Misleading: This photo does not show Myanmar Army protecting protesters
On March 10, a tweet claimed an army in Myanmar provided protection to protesters and described it as the first of its kind.
The tweet contained photos that showed a group of armed men garbed in military uniform as well as people in civilian clothes standing behind them. In what appears to be a march, many of them are holding flags. The tweet has over 300 likes and 100 shares.
Another tweet and Facebook post shared some of the same images with the same claim. Together, these two posts have more than 1,900 engagements.
However, the claim is misleading. These photos do not show the Myanmar army.
The men in uniform belong to the Karen National Police Force (KNPF), the police unit of the Karen National Union (KNU), a political organization seeking autonomy for the Karen ethnic group in Myanmar.
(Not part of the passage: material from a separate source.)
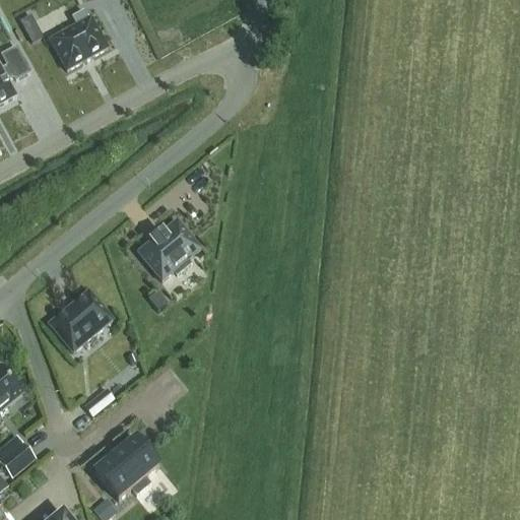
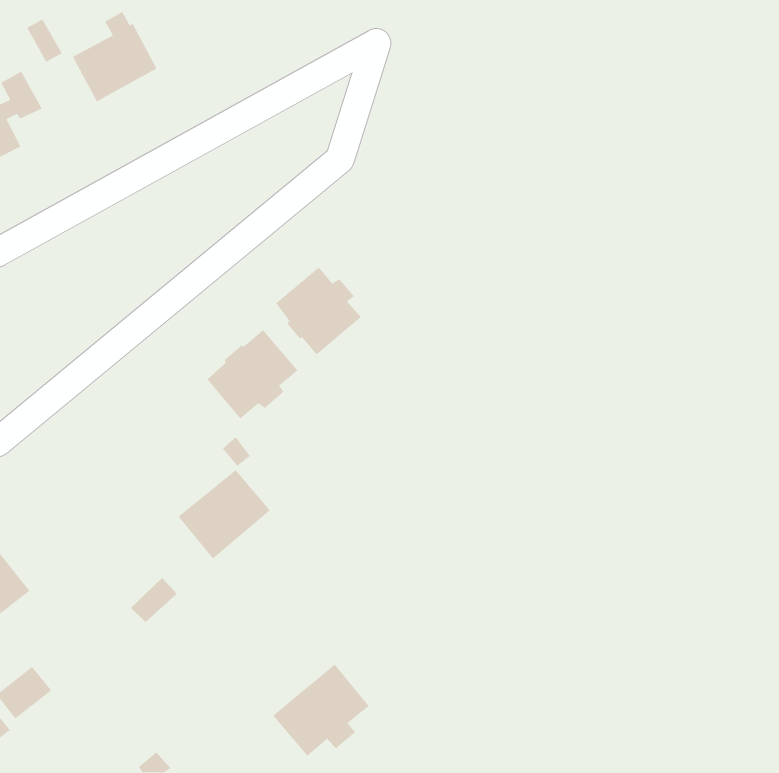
building: none -> [275,266,362,356]
building: [48,290,110,350] -> [178,469,271,559]
building: [92,436,157,498] -> [272,663,370,757]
A keyword search using part of the tweet in question in Chinese “緬甸首支為示威民眾提供武裝保護的軍隊” led to another tweet posted two days earlier with the same set of photos, but this post says the troops serve the KNU.
Annie Lab identified the flag in the photos as the Karen national flag used by the KNU, based on its features. The tricolor flag with red, blue and white with nine rays of light at the top left corner is identical to the Karen national flag found on the internet.
A search with the keyword “KNU” led to a tweet by Mizzima News on March 8 that links to a video showing KNU armed personnel escorting “Karen teachers and students protesting the coup, near the southern city of Dawei.” Mizzima posted on Facebook that the video was from the AFP.
Dawei Watch, a local media organization, posted a longer video containing the same scenes of the protest on its website.
Both videos from Mizzima and Dawei Watch show one of the men in the tweeted photo wearing a uniform with the same insignia and a cap with the same logo.
Both the man in the video and the photo can be seen with a rifle with the same red pistol grip, a drinking flask holstered on the right side and a hand grenade attached to the strap.
A screenshot of one of the frames of the Dawei Watch video showed the insignia up close.
Annie Lab found that it has white rays placed against blue and white, with a yellow star in the middle.
The insignia on the cap, on the other hand, has a star connected to what looked like horns.
News articles about the KNPF we found in Karen News, a news site run by Karen journalists, Frontier Myanmar and Reuters all featured men and women donning uniforms and caps with the same insignia as that of the man in the photo.
AP News reported that the KNPF escorted about 2,000 protesters near Myitta in Tanintharyi region on March 8. Myitta is a sub-township in the Dawei district.
According to Mizzima, the starting point of the march is a village called Myay Khan Baw. Annie Lab was able to find the village in Tanintharyi Region that matches the name both in English and Burmese through the Myanmar Information Management Unit (MIMU) under the United Nations Resident and Humanitarian Coordinator.
The Karen ethnic minority communities live in the southeastern state of Kayin and have sought autonomy. The KNU political organization, which has its own army, has been engaged in a conflict with the military of Myanmar called Tatmadaw for 70 years.
Since the coup in February the KNU has been involved in 200 clashes with the Tatmadaw, according to a report by Just Security at New York University School of Law.